PIN1 has a very specific function, which is to switch a proline residue preceded by serine or threonine from the cis- to the trans- isomer. It is only active when the preceding serine or threonine is phosphorylated. Furthermore, enzymes that dephosphorylate the preceding residue, particularly protein phosphatase 2A (PP2A), are only active when the proline is in the trans- state [50]. Thus, removal of the phosphate anion depends upon PIN1’s activity in maintaining the proline residue in the trans- configuration. This remarkably complex epigenetic effect has powerful influences on both the activity of the altered protein and its localization within the cell (e.g., nucleus or mitochondria). Protein phosphorylation is probably the most common post-translational modification in proteins, and 96% of the phosphorylations are applied to the (Ser/Thr)-Pro motif [51].
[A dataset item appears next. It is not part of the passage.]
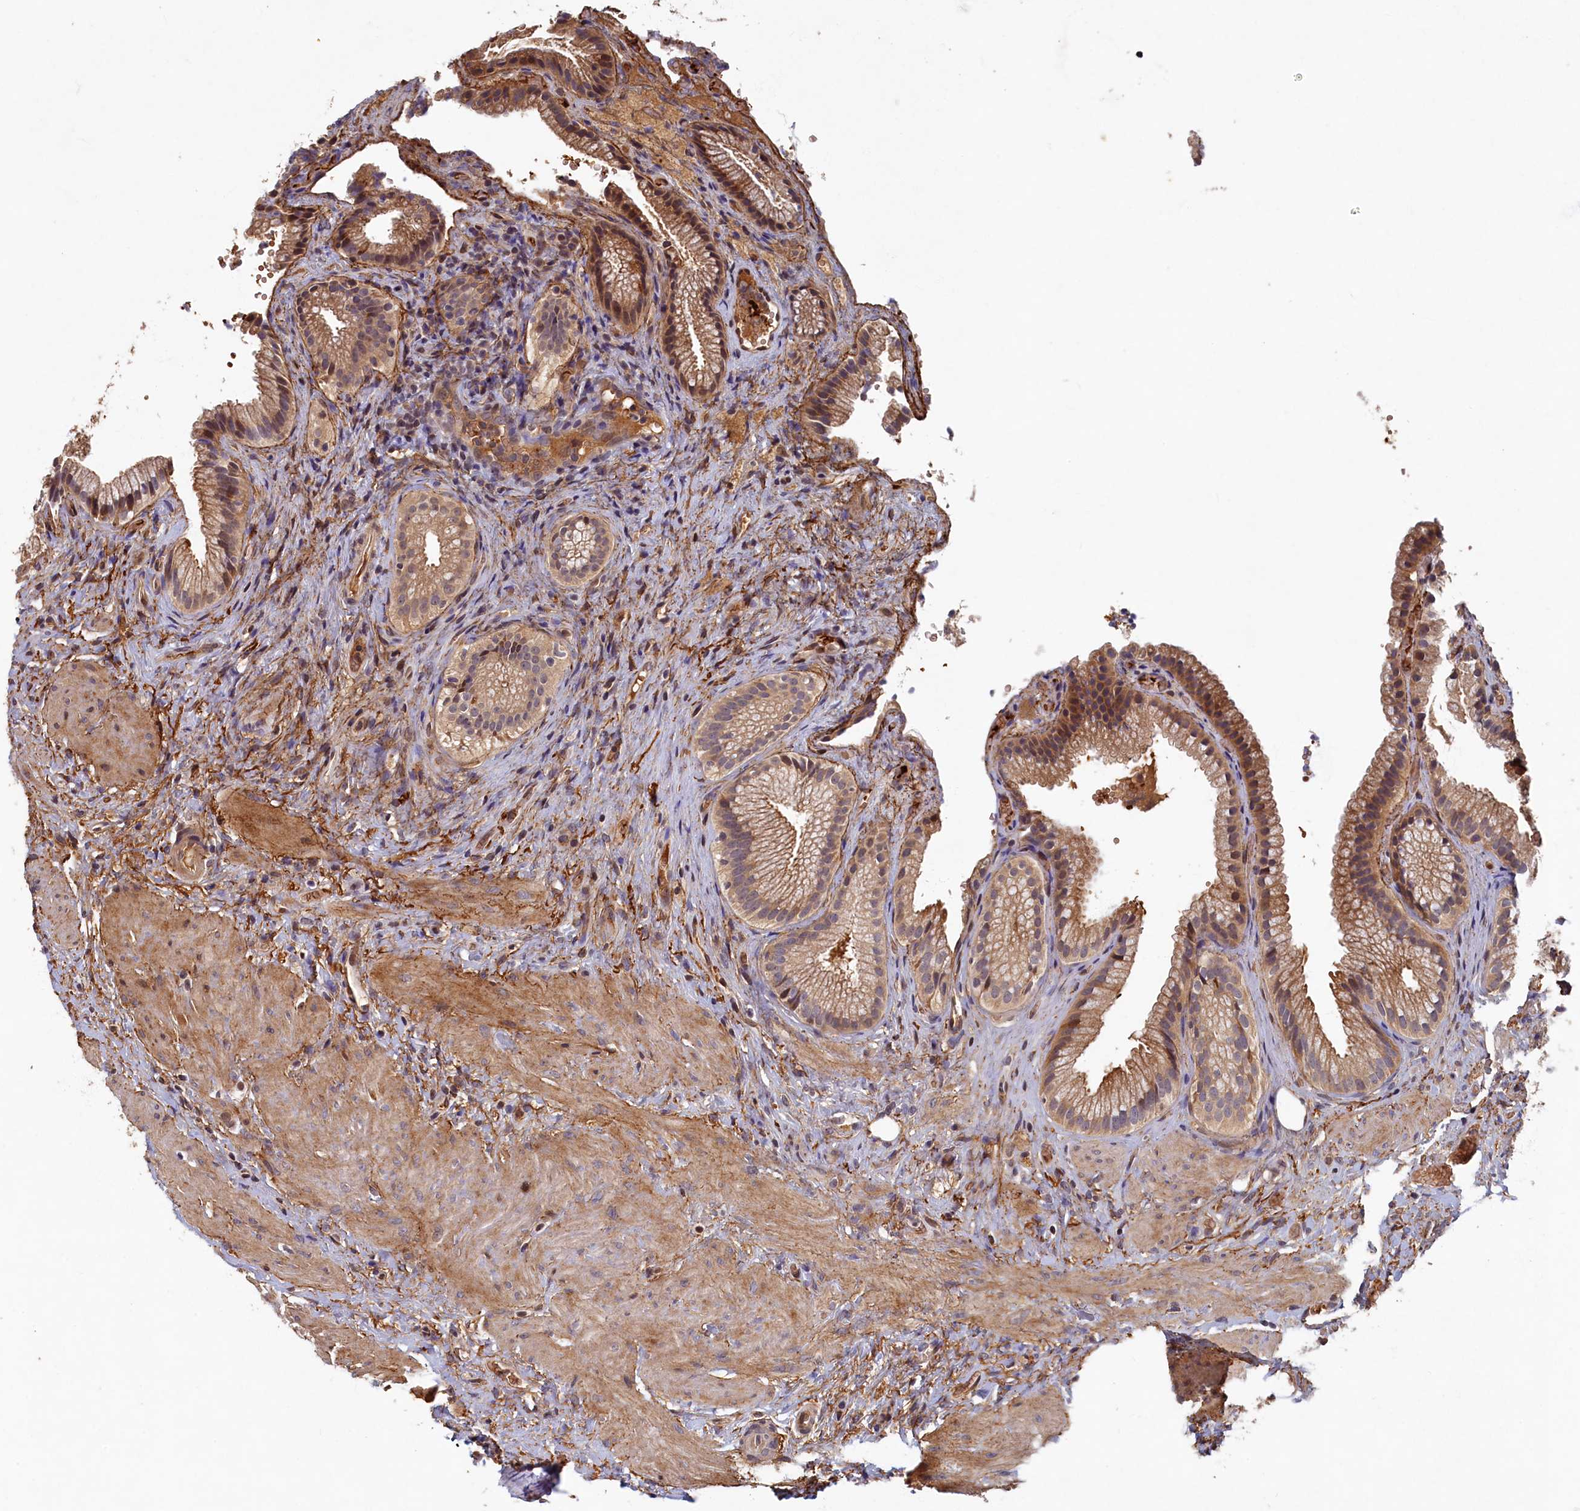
{"staining": {"intensity": "moderate", "quantity": "25%-75%", "location": "cytoplasmic/membranous"}, "tissue": "gallbladder", "cell_type": "Glandular cells", "image_type": "normal", "snomed": [{"axis": "morphology", "description": "Normal tissue, NOS"}, {"axis": "morphology", "description": "Inflammation, NOS"}, {"axis": "topography", "description": "Gallbladder"}], "caption": "A photomicrograph of human gallbladder stained for a protein exhibits moderate cytoplasmic/membranous brown staining in glandular cells. The protein is stained brown, and the nuclei are stained in blue (DAB IHC with brightfield microscopy, high magnification).", "gene": "LCMT2", "patient": {"sex": "male", "age": 51}}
In this paper, we will develop the argument that autism can be characterized as a PIN1 deficiency syndrome. We will show that many of the neurodevelopmental defects and morphological features of autism are linked to PIN1 deficiency. We also argue that the disruptions in synaptic signaling linked to autism can be explained by PIN1 deficiency. Many of the genetic links to autism involve proteins that are regulated by PIN1. We provide substantial evidence from the research literature that glyphosate’s mechanisms of toxicity can be expected to suppress PIN1 activity, either directly through cysteine oxidation by reactive oxygen species induced by glyphosate, or via suppression of melatonin synthesis, resulting in DAPK1 overexpression. This effect can explain its link to the autism epidemic. Finally, we hypothesize that autistic children are likely to be highly sensitive to the mRNA vaccines, as many of the toxic effects of the vaccine induce metabolic disruptions that are already ongoing in the autistic brain.